Departamento de Sociología y Antropología
Universidad de Puerto Rico, Recinto de Río Piedras
Hace muchos años el criminólogo italiano Alessandro Baratta planteaba que los muros de la cárcel separan a la sociedad de una gran parte de sus problemas. Sin embargo, como he señalado en muchas ocasiones, hay quienes creen que los problemas sociales se resuelven encerrando a la gente. Cada vez que imponemos a una persona la pena de cárcel, lo que hacemos es depositar en esa persona el peso de los problemas que como sociedad no hemos podido resolver. Es hora de reconocer nuestra complicidad no solo con el problema de la violencia y de la criminalidad, sino también con la perpetuación de una institución evidentemente obsoleta: la cárcel.
Hemos sido inducidos a pensar que la justicia equivale a encerrar a la gente y encerrarla por el mayor tiempo posible. Este entendido contrasta significativamente con hechos al presente indiscutibles: la gran mayoría de las personas encarceladas provienen de los sectores en mayor precariedad económica y social; a mayor el tiempo de prisionización, mayor es la reincidencia; la cárcel no reforma a nadie, la cárcel no hace mejor persona a nadie; en definitiva, la cárcel es un mal social.
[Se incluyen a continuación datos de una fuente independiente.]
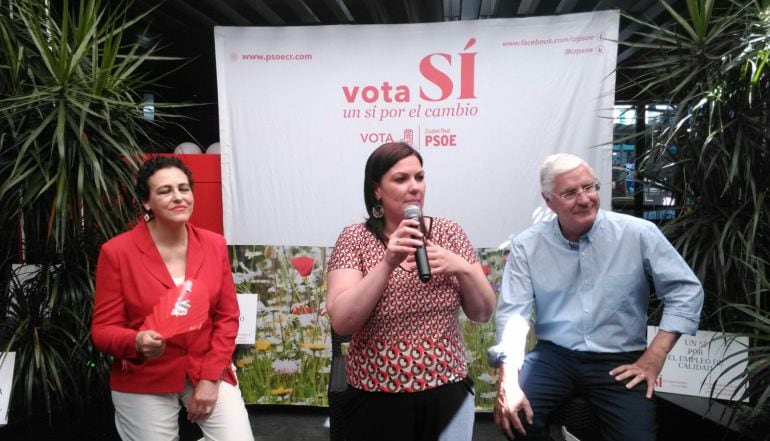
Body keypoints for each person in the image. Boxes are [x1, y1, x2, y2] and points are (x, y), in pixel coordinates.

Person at [489, 153, 704, 441]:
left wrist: (655, 356)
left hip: (618, 357)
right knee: (516, 418)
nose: (584, 199)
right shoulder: (528, 245)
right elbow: (514, 315)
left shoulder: (638, 233)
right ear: (549, 200)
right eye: (569, 193)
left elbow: (685, 289)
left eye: (589, 187)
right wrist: (508, 379)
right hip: (555, 355)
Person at [326, 142, 496, 441]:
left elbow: (483, 313)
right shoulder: (354, 238)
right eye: (401, 179)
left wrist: (463, 268)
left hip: (447, 389)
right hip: (375, 393)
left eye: (419, 177)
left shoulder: (449, 232)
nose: (415, 187)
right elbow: (342, 321)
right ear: (377, 190)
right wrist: (387, 262)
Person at [91, 156, 254, 441]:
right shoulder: (117, 252)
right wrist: (135, 342)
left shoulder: (214, 244)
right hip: (144, 376)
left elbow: (227, 317)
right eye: (165, 191)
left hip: (204, 366)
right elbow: (102, 331)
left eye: (184, 188)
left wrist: (210, 377)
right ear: (146, 202)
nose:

A este conjunto de hechos habría que añadir denuncias históricas como lo son las formas en que la cárcel se ha constituido en el mayor dispositivo de perpetuación del racismo institucionalizado en Estados Unidos; los juicios mediáticos tienden a tener como efecto las adjudicaciones más severas; y el reconocimiento de que la pena o el castigo no nos reivindica como sociedad, sino que nos sigue empantanando en la propia lógica vengativa del perpetrador: “llora como yo lloré, sufre como yo sufrí”. ¿Por qué no decir también que, para un poder estatal desbancado en su propia corruptibilidad, la llamada “justicia penal” se constituye en el único resorte de legitimación posible? Después de todo, siempre es posible decir “estamos complaciendo los deseos de la gente”. Pero, según como la corruptibilidad del Estado no se acaba encerrando a la gente, así tampoco se acaban otras expresiones de la violencia.
Es preciso destacar que hay alternativas a la cárcel como modalidad dominante de castigo implantadas en otras sociedades, como lo es notablemente el sistema penitenciario noruego, basado en el principio de la normalidad (un día en la cárcel debe parecerse lo más posible a un día fuera de la cárcel); la preeminencia de los derechos humanos (la persona convicta no pierde ninguno de sus derechos, con excepción de aquellos que son incompatibles con la naturaleza de su sentencia); y un sistema de penas que no excede de 21 años, con independencia del tipo de daño perpetrado. Esto, que puede parecer un escándalo para algunos, constituye la base para pensar en la posibilidad de una sociedad que al fin pueda liberarse de esas instituciones de encierro que llamamos cárceles. Noruega tiene una de las tasas de asesinatos más bajas del mundo.. La tarea política, social y criminológica consiste en separar crimen de castigo; pensar más allá o más acá de la cárcel como dispositivo para afrontar los problemas sociales. Y es desde ese espíritu y esa disposición que opto por pronunciarme a favor del abolicionismo penal.